Let’s begin by looking at the core characteristic of information technology (and most other classes of technology) over its first fifty years: IT was scarce, and commanded the concomitant price premium. . . . The operating assumptions and design principles of a connected, mobile environment now revolve more around standards than differentiation, around services on a network than applications on a processor, around quality of decisions rather than quantity of throughput.
In short, rather than leaving some golden age of economic alchemy – of turning silicon into gold, as it were – the IT industry now addresses its most educated base of customers, who are competing for the highest possible stakes with ever more powerful and flexible technologies. The second fifty years of IT history promise to be far more dramatic than the first, and given possibilities in biology, education, politics, and transportation just for starters, it’s impossibly premature to write off the information technology market as a locus for growth and radical innovation."
Self-critique
So how did we do? Overall, reading a four-year prediction one year in should provide plenty of wiggle room. Nothing jumps out as truly bone-headed: software agents are probably more utilized than talked about, for example, and miniaturization is certainly driving solid growth in cell phones and iPods. Research into mesh network topologies is proceeding apace. If anything the organizational barriers to real-time technologies are even higher than we warned of. Margin erosion at most IT vendors keeps the maturity question front and center. IT management - of assets, people, and portfolios - remains a primary opportunity for both hardware and software vendors.

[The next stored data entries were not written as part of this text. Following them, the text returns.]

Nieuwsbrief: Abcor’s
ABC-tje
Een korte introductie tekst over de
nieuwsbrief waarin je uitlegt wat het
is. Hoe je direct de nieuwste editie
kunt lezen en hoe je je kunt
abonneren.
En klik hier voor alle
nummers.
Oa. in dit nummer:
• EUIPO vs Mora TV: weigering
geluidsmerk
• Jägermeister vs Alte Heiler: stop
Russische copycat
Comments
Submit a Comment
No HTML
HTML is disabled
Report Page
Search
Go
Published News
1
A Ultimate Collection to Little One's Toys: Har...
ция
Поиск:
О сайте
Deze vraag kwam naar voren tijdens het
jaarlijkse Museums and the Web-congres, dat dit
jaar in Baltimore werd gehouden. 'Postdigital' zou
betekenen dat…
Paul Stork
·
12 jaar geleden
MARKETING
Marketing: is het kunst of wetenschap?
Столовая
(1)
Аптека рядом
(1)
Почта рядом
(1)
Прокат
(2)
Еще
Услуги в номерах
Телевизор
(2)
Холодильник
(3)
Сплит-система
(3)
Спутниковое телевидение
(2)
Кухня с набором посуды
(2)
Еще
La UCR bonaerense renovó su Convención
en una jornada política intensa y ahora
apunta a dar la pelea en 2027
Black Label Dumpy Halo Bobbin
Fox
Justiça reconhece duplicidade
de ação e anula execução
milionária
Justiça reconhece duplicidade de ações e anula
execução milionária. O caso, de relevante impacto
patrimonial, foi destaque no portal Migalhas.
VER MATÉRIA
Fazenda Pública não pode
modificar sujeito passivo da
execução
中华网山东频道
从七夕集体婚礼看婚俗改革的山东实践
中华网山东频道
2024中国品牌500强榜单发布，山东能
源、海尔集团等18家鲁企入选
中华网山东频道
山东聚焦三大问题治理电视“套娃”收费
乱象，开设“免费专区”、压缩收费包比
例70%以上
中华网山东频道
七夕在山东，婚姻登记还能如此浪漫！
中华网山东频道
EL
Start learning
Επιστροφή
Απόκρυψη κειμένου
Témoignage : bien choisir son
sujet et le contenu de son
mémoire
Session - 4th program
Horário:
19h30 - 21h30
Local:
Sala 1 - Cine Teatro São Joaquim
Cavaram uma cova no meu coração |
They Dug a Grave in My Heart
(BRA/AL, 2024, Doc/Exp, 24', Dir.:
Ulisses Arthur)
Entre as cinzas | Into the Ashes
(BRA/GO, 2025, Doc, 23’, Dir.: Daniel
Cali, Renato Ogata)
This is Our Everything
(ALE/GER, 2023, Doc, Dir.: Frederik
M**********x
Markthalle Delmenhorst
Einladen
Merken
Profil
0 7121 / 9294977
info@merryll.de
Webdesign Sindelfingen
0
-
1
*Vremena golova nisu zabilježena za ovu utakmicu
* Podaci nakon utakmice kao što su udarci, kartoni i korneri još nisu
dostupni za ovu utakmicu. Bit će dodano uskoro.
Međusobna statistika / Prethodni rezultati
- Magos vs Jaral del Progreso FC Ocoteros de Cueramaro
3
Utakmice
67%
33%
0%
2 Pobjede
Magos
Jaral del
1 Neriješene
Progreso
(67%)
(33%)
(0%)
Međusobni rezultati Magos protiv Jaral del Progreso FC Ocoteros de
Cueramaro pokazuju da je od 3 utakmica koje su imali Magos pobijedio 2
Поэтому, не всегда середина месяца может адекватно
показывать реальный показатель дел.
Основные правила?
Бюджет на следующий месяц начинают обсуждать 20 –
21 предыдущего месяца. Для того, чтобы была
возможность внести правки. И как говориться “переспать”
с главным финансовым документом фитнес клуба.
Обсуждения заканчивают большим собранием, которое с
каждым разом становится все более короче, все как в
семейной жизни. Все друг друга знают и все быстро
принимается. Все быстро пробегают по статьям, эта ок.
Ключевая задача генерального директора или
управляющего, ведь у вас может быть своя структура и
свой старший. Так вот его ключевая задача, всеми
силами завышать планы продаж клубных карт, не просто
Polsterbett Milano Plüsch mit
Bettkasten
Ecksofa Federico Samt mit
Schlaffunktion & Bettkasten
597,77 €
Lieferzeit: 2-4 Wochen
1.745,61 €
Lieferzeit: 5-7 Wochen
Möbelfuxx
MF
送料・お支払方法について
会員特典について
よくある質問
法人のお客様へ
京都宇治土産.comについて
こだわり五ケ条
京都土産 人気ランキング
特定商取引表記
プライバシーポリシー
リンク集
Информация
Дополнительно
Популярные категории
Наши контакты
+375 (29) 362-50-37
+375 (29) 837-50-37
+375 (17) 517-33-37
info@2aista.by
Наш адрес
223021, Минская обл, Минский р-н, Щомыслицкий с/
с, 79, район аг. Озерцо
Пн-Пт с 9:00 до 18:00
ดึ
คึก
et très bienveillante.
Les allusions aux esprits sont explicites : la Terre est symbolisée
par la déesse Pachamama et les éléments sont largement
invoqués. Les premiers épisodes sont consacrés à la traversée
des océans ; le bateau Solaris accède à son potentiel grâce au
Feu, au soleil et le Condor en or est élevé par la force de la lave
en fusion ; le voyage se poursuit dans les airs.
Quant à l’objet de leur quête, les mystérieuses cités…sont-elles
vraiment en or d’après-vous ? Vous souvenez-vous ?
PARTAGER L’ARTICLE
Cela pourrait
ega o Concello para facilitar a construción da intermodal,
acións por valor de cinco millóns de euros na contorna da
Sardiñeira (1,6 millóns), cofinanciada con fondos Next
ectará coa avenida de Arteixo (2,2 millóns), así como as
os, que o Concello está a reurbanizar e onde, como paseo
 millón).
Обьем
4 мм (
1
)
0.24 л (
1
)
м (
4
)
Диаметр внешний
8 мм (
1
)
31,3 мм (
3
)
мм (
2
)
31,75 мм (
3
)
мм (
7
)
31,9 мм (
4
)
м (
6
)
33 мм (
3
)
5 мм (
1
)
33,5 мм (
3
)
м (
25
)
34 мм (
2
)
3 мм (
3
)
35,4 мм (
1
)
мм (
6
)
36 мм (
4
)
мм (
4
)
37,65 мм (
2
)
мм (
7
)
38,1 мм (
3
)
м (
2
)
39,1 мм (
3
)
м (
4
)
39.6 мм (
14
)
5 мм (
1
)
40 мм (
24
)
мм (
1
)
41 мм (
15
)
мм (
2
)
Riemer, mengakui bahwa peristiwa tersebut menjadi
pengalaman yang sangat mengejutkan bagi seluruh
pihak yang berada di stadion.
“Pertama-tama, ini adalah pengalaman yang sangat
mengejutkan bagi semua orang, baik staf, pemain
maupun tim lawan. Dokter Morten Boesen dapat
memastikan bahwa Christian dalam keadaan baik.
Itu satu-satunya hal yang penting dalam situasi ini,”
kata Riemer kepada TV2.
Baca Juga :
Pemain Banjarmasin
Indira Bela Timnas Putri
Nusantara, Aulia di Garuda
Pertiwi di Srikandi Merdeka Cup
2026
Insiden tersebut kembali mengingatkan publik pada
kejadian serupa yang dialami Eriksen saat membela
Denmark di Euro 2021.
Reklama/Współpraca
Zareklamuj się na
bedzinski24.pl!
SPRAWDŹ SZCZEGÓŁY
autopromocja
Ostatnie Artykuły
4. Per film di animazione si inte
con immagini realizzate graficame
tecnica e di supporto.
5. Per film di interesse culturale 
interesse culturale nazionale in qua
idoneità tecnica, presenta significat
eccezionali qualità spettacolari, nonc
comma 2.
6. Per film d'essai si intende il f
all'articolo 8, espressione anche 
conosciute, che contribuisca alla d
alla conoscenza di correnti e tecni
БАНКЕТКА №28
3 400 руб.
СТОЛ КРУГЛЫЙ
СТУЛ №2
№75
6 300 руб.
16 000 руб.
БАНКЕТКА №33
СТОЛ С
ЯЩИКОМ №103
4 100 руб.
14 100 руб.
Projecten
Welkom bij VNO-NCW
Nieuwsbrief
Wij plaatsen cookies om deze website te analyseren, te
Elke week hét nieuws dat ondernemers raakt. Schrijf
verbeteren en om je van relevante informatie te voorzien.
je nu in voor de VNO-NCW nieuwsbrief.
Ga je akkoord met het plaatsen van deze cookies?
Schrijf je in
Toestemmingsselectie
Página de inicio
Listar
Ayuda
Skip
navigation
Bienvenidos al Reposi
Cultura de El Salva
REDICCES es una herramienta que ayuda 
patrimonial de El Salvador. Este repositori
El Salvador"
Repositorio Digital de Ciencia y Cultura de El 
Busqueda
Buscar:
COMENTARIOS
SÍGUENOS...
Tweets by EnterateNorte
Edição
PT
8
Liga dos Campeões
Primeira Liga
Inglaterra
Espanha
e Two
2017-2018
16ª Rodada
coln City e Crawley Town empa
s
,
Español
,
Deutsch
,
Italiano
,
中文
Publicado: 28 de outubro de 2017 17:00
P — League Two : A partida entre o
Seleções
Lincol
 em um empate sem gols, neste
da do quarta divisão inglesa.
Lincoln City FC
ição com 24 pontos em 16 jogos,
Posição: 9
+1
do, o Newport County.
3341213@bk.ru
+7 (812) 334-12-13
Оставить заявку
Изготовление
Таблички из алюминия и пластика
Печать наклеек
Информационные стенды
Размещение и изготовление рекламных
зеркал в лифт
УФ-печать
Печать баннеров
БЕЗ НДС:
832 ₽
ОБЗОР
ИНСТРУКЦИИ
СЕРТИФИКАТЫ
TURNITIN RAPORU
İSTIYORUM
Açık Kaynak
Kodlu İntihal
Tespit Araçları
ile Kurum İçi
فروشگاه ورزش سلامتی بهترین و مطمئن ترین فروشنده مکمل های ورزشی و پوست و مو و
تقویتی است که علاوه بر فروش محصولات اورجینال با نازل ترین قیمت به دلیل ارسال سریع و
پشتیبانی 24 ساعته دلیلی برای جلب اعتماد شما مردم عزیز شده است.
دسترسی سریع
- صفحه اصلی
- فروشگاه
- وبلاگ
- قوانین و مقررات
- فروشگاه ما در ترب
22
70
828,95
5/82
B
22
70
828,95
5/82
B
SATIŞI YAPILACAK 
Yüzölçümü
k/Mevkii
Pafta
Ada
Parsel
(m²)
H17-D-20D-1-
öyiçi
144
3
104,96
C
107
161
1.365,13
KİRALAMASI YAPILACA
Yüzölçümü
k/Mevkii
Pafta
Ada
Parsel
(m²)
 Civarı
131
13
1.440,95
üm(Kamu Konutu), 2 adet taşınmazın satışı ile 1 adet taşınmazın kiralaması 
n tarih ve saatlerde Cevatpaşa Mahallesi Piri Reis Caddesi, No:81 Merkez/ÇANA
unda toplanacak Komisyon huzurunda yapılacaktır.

On the other hand, Microsoft's announcement that it was leaving WinFS out of Longhorn in order to make a 2006 ship date removes some of that OS's projected impact; some have referred to the modified release as "Shorthorn." Some of the biggest news of the year, such as new supercomputers, came from the Open-Source world. Google, meanwhile, is building much more than a search tool, and even the search facet got short shrift in our discussions of metadata and directories. Security, often the simplististic versions noted above, is still driving more behavior than we predicted, particularly in the adoption of web services and grid technologies. Mobility remains primarily a consumer rather than enterprise phenomenon. Overall, give us a B.
What do I think is coming for 2005? That's a topic for the next issue.